The intercept means that if a person were to have 0 cm in shoulder girth they would be 105.9651 cm tall on average. Note that is is not physically possible, so practically it means that people are taller than they are wide at the shoulder.
\[ R = 0.67 \\ R^2 = 0.4489 \]
44.89% of the model is explained by shoulder girth.
\[ y = 105.9651 cm + 0.6079749*x \\ y = 105.9651 cm + 0.6079749*100cm \\ y = 166.7626 cm \]
\[ e = y_i - \hat{y} \\ e = 160 cm - 166.7626 cm \\ e = 6.7626 cm \]
This means that there is a 6.7626cm difference between what our model predicted and what we actually measured.
No, these data were taken on a sample of adults and can only be used to make predictions on an adult population. Children do not belong to the population from which the sample was collected.
The following regression output is for predicting the heart weight (in g) of cats from their body weight (in kg). The coeffcients are estimated using a data set of 144 domestic cats.
Parameter | Estimate | Std. Error | t value | Pr(>|t|) |
---|---|---|---|---|
(Intercept) | -0.357 | 0.692 | -0.515 | 0.607 |
body wt | 4.034 | 0.250 | 16.119 | 0.000 |
s=1.452 R\(^2\)=64.66% R\(^2_{adj}\)=64.41%
Note that the people who made the measurements here made a physics error. Grams and Kilograms measure mass. Weight is the force of gravity applied to an object by Earth, and is measured in Newtons or dynes. Weight increases as mass increases by Newton’s universal law of gravitation, but they are not equivalent.
\(y = -0.357g+4.034*x\)
Where y is heart mass in grams, and x is body mass in Kg.
The intercept here means error in the data has caused an off-set between the body mass and heart mass.
Mass as defined by physics measures an objects inertia and how strongly it interacts with gravity. In both cases, material objects like cats and their hearts must have mass greater than 0. A literal interpretation of the slope would be non-physical.
For every 1 kg a cat increases in mass, their hearts mass increases by 4.034 grams.
64.66% of our model is explained by the cat’s body mass.
\[ R = \sqrt(0.6466) \\ R = 0.8041144 \]
Many college courses conclude by giving students the opportunity to evaluate the course and the instructor anonymously.
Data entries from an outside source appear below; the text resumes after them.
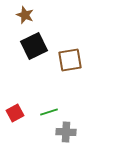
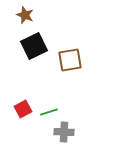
red square: moved 8 px right, 4 px up
gray cross: moved 2 px left
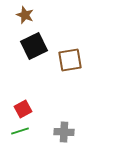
green line: moved 29 px left, 19 px down
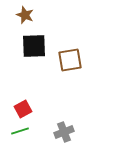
black square: rotated 24 degrees clockwise
gray cross: rotated 24 degrees counterclockwise
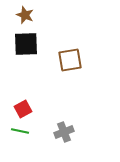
black square: moved 8 px left, 2 px up
green line: rotated 30 degrees clockwise
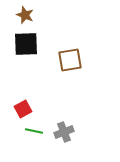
green line: moved 14 px right
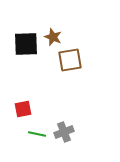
brown star: moved 28 px right, 22 px down
red square: rotated 18 degrees clockwise
green line: moved 3 px right, 3 px down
However, the use of these student evaluations as an indicator of course quality and teaching effectiveness is often criticized because these measures may reflect the influence of non-teaching related characteristics, such as the physical appearance of the instructor. Researchers at University of Texas, Austin collected data on teaching evaluation score (higher score means better) and standardized beauty score (a score of 0 means average, negative score means below average, and a positive score means above average) for a sample of 463 professors.
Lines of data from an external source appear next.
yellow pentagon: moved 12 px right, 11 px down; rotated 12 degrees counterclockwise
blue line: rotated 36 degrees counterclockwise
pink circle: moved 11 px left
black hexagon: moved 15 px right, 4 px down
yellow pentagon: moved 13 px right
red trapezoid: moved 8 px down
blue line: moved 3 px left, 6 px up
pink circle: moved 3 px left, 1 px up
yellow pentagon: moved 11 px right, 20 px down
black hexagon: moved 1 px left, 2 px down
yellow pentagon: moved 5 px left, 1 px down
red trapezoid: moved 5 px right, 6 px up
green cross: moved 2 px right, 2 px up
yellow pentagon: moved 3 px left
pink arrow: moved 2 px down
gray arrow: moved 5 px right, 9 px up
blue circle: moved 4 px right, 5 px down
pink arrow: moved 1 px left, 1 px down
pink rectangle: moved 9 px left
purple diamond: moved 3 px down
The scatterplot below shows the relationship between these variables, and also provided is a regression output for predicting teaching evaluation score from beauty score.
Parameter | Estimate | Std. Error | t | value Pr(>|t|) |
---|---|---|---|---|
(Intercept) | 4.010 | 0.0255 | 157.21 | 0.0000 |
beauty | \(\boxed{\space \space }\) | 0.0322 | 4.13 | 0.0000 |
\[ \beta_0 = \bar{y} - \beta_1 \bar{x} \\ \beta_1 \bar{x}= \bar{y}-\beta_0 \\ \beta_1 = \frac{\bar{y}-\beta_0}{\bar{x}} \\ \beta_1 = \frac{3.9983-4.010}{-0.0883} \\ \beta_1 = 0.1325028 \] (b) Do these data provide convincing evidence that the slope of the relationship between teaching evaluation and beauty is positive? Explain your reasoning.
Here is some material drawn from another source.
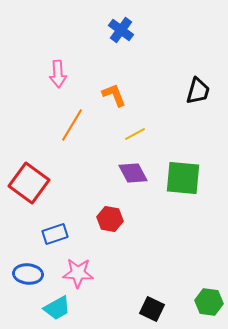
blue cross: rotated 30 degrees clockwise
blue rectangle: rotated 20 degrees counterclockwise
The p-values of the slope and intercept are both <0.05, so the model is statistically significant. The slope seems large enough given the ration of the range of the variables is \((5.0-2.0)/(2.0--1.5)= 0.8571429\). I would say that this means that there is practical significance that appearance has an effect on professor evals.
Constant variance - The residuals look randomly scattered about 0 when plotted in order of collection. Normally Distributed Residuals - Data has a slight left skew but looks fairly Normal in the QQ plot and Histogram. Linearity - The residuals look randomly scattered about 0 when plotted vs beauty.
I would say that the conditions for linear regression are satisfied.